June 6, 2013. Commissioner Bud Selig heads to the podium at MLB Draft Headquarters. “With the 33rd and final pick of the first round of the 2013 MLB Draft, the New York Yankees select, Ian Clarkin, left handed pitcher, San Diego, California.” With that, the camera pans to the family section (designed ingeniously like a dugout) and out comes Clarkin. He removes his sports coat and dons for the first time his uniform with the emblematic New York Yankee logo on his chest. Hugs from family and the obligatory photo with the Commish follow.

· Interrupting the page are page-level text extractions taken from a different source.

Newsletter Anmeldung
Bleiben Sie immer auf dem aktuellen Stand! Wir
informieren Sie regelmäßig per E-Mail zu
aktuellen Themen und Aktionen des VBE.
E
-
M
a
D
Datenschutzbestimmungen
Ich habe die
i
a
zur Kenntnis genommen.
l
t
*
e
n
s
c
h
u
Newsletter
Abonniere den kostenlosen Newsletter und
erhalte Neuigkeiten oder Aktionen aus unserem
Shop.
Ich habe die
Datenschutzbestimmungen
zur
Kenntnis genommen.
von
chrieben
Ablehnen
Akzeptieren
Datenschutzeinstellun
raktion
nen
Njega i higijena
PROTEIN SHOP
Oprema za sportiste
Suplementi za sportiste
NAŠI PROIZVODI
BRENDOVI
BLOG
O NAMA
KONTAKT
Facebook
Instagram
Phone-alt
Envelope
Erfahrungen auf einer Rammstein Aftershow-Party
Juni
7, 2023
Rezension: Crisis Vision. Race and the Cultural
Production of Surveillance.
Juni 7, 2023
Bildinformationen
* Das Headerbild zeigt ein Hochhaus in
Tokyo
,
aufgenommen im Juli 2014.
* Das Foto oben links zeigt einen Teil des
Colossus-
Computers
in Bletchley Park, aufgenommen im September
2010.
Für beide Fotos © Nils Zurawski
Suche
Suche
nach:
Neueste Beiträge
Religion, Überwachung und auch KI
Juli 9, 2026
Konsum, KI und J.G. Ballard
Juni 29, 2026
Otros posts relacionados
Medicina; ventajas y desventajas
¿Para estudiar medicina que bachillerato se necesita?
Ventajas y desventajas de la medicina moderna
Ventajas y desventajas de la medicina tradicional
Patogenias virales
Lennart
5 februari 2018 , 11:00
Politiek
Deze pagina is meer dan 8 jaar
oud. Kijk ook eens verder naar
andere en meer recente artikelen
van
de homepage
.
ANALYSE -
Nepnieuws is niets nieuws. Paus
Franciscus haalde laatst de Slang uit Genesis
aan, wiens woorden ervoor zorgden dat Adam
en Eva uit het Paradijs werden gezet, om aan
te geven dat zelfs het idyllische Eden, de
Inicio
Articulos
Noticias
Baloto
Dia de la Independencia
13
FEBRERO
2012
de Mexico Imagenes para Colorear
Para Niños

The MLB Network, who was providing live coverage, had pre-recorded video “packages” for many of the top draft prospects. Each “package” was comprised of a video of the player, both game coverage as well as interview content. For Clarkin, there was a clip in his interview where he described his happiest baseball moment. And here is where the fun began.
Clarkin revealed that his favorite baseball moment growing up was when Luis Gonzalez hit a bloop single over the head of Derek Jeter for the World Series winning run in 2001. Clarkin said in the interview “I cannot stand the Yankees. so I was actually in tears, I was so happy.” He was pulling for the D-Backs at a time in which most of the country was supporting the otherwise hated Yankees because of 9/11. And here he was, being drafted in the first round by the Damn Yankees. The thought must have crossed his mind that he might soon be introduced to Mariano Rivera, whose 9th inning blown save in that same game 7 of the 2001 World Series is one of the few blemishes on his Hall of Fame career.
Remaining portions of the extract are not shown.